What's interesting to note is that elections in April 2002, just a year before board members and superintendents would complete their 2003 surveys, showed a "much better than average" of both local tax referenda and bond issues that were approved in Illinois, according to an article in the Illinois School Board Newsbulletin.

In the 2007 election cycle, voters rejected all three "limiting tax increase" measures in February, but passed 41 percent of the tax increases and 64 percent of the bond issues in April.

One might have surmised that voter approval rates on referenda and bond issues might have translated in both cases to a perception of good local tax support, but that seems to hold true only for 2008, not 2003.

Additional information

Superintendents and school board members were asked additional questions regarding their Internet use, contacting IASB and readership of various Association publications. If you would like to see the actual questions and response numbers from IASB school board member and superintendent surveys from all three
survey years, go to http://iasb.com/services/surveymenu.cfm.

Politics and regionalism in Illinois

While Illinois superintendents responding to a 2008 IASB survey showed an increase from 38 percent to 47 percent in those who saw partisan or personal politics as a "serious disappointment" in their job, it's difficult to make any additional assumptions because of inadequate data.

The question was not specific as to whether the politics were local, regional or state. Nor was there a differentiation between "partisan" and "personal" — it could have been either. But the increase is notable because a similar question posed for board members showed no significant change between 1998 and 2008.

Gerald R. Glaub, retired associate executive director for communications, said because the question did not differentiate between the two there is no way to know for sure which type of partisanship politics might have caused more superintendents to respond as they did. However, one might suspect that personal politics would have a bigger role for school districts because school board members are elected in a local, non-partisan race, at least as listed on the ballot, and may not see themselves as political.

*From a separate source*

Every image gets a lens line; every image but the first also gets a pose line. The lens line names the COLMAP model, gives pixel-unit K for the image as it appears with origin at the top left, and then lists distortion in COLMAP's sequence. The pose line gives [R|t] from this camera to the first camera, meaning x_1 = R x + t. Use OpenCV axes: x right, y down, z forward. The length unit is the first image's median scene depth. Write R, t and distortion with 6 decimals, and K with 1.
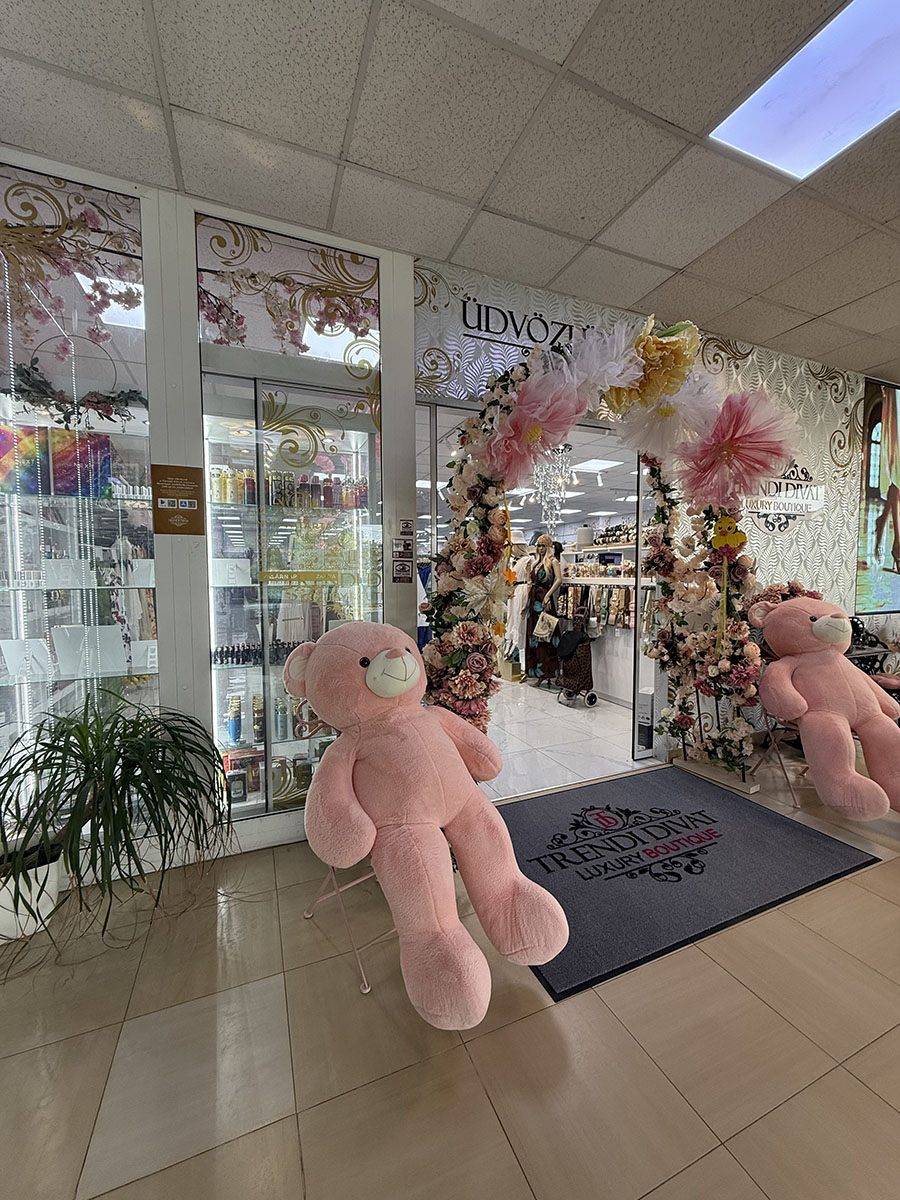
lens RADIAL K [[475.4, 0, 445.8], [0, 475.4, 600.6], [0, 0, 1]] dist [0.000156, 0.000086]
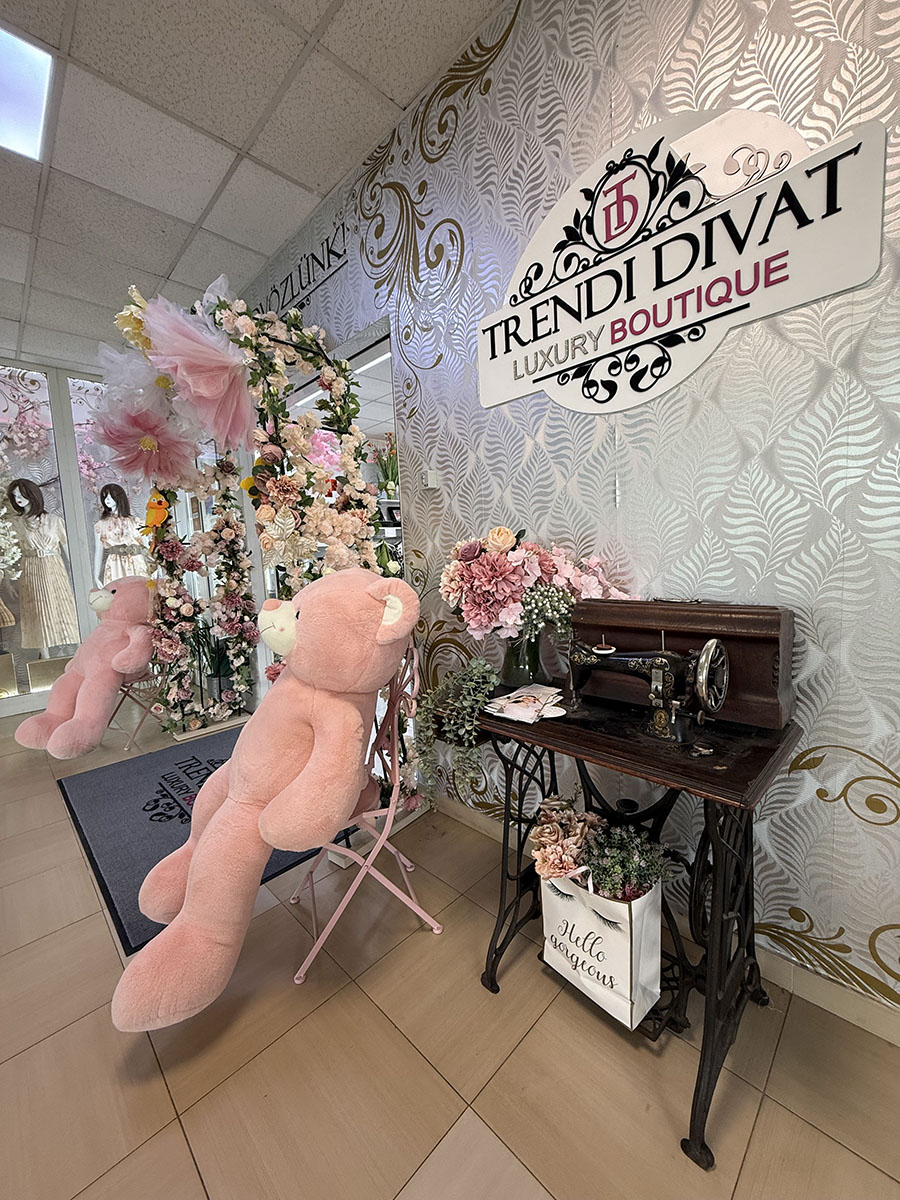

Glaub, as editor of The Illinois School Board Journal, wrote about the issue in a 1993 article, "Politics and other regional differences." In it, he cited a study by Frederick M. Wirt, a political scientist at the University of Illinois, who wrote "The Social Origins of Regionalism."

At that time, Wirt described Illinois political culture as "individualistic, because it is marked primarily by the pursuit of individual interests through political parties." However, he described differences in regional culture between Southern Illinois and Northern Illinois because of the difference in those who settled the state: Uplanders from Kentucky and Indiana in the south and Yankee northern Europeans in the north.

Those influences have been diluted over the years by migration and mass communication, Glaub wrote, until you sometimes see two political cultures side by side in the same communities.

Taking this regionalism into consideration with the 2008 survey data that show superintendents in the Central region (54 percent) were slightly more disappointed to encounter "partisan or personal politics" than in other regions (Northeast, 45 percent; North, 48 percent; and South, 46 percent), what some superintendents may view as politics, board members may see as just a difference of opinion.